Directions for this task> Go through the entries and transcribe each one exactly, dropping the pictures.

** Record excerpts follows **

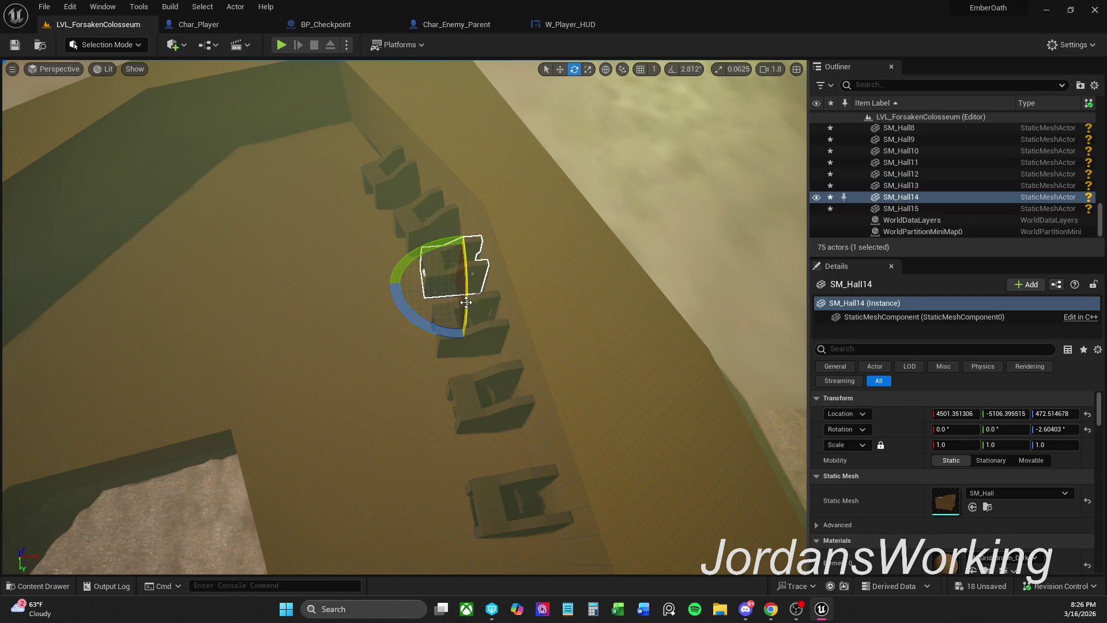
left_click_drag(404, 314, 413, 326)
key("w")
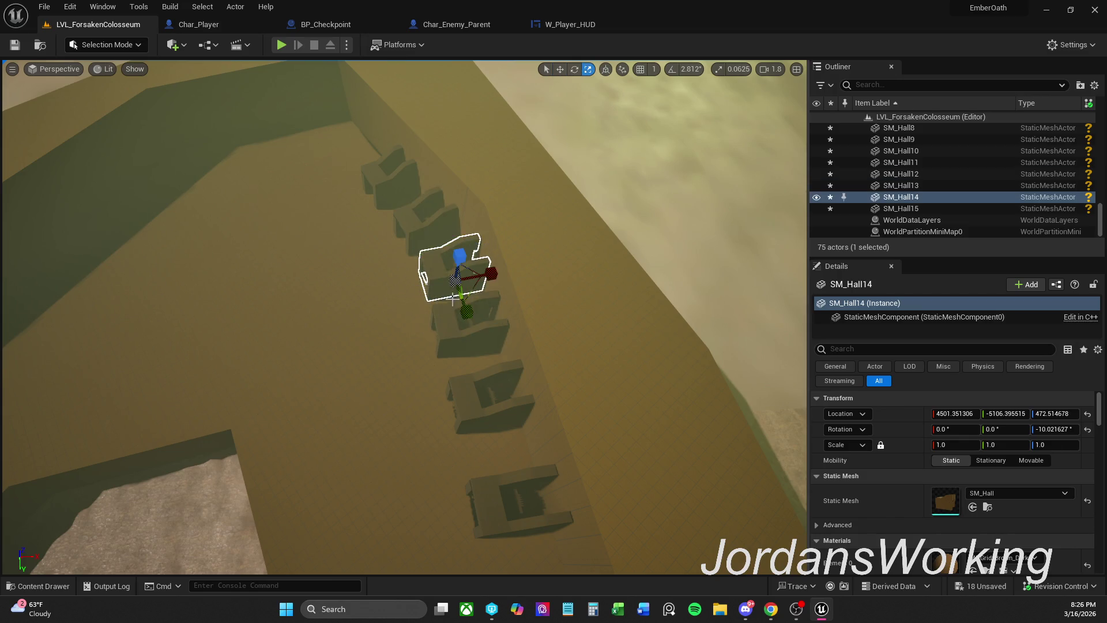
left_click_drag(474, 293, 468, 294)
left_click(453, 343)
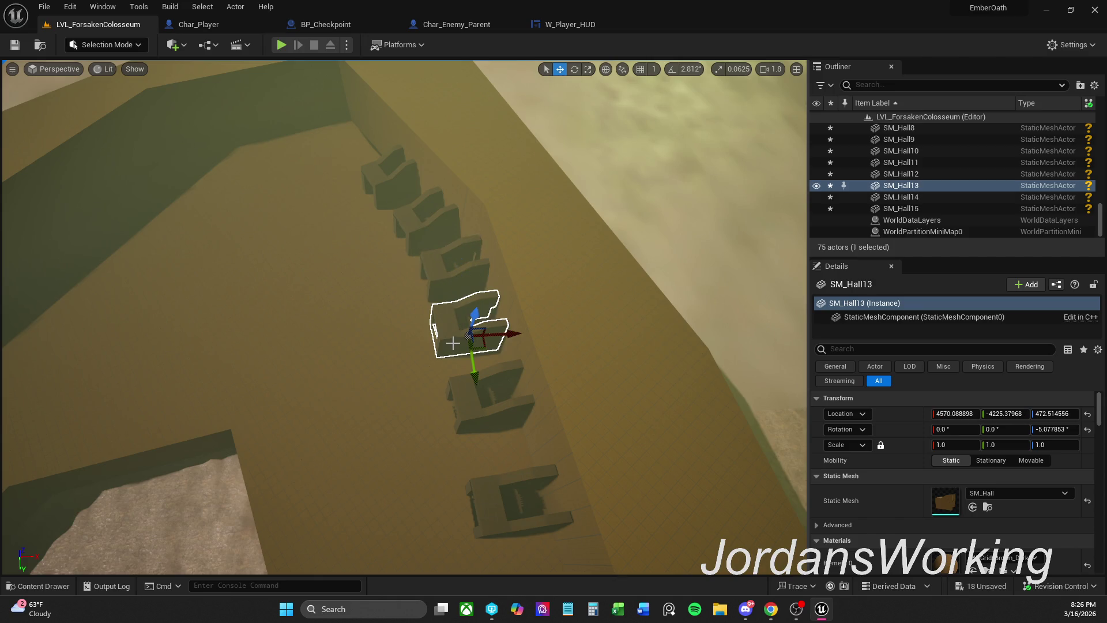
left_click_drag(487, 349, 491, 351)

** End of Record excerpts **

Solution to this exercise>
left_click_drag(404, 314, 413, 326)
key("w")
left_click_drag(474, 293, 468, 294)
left_click(453, 343)
left_click_drag(487, 349, 491, 351)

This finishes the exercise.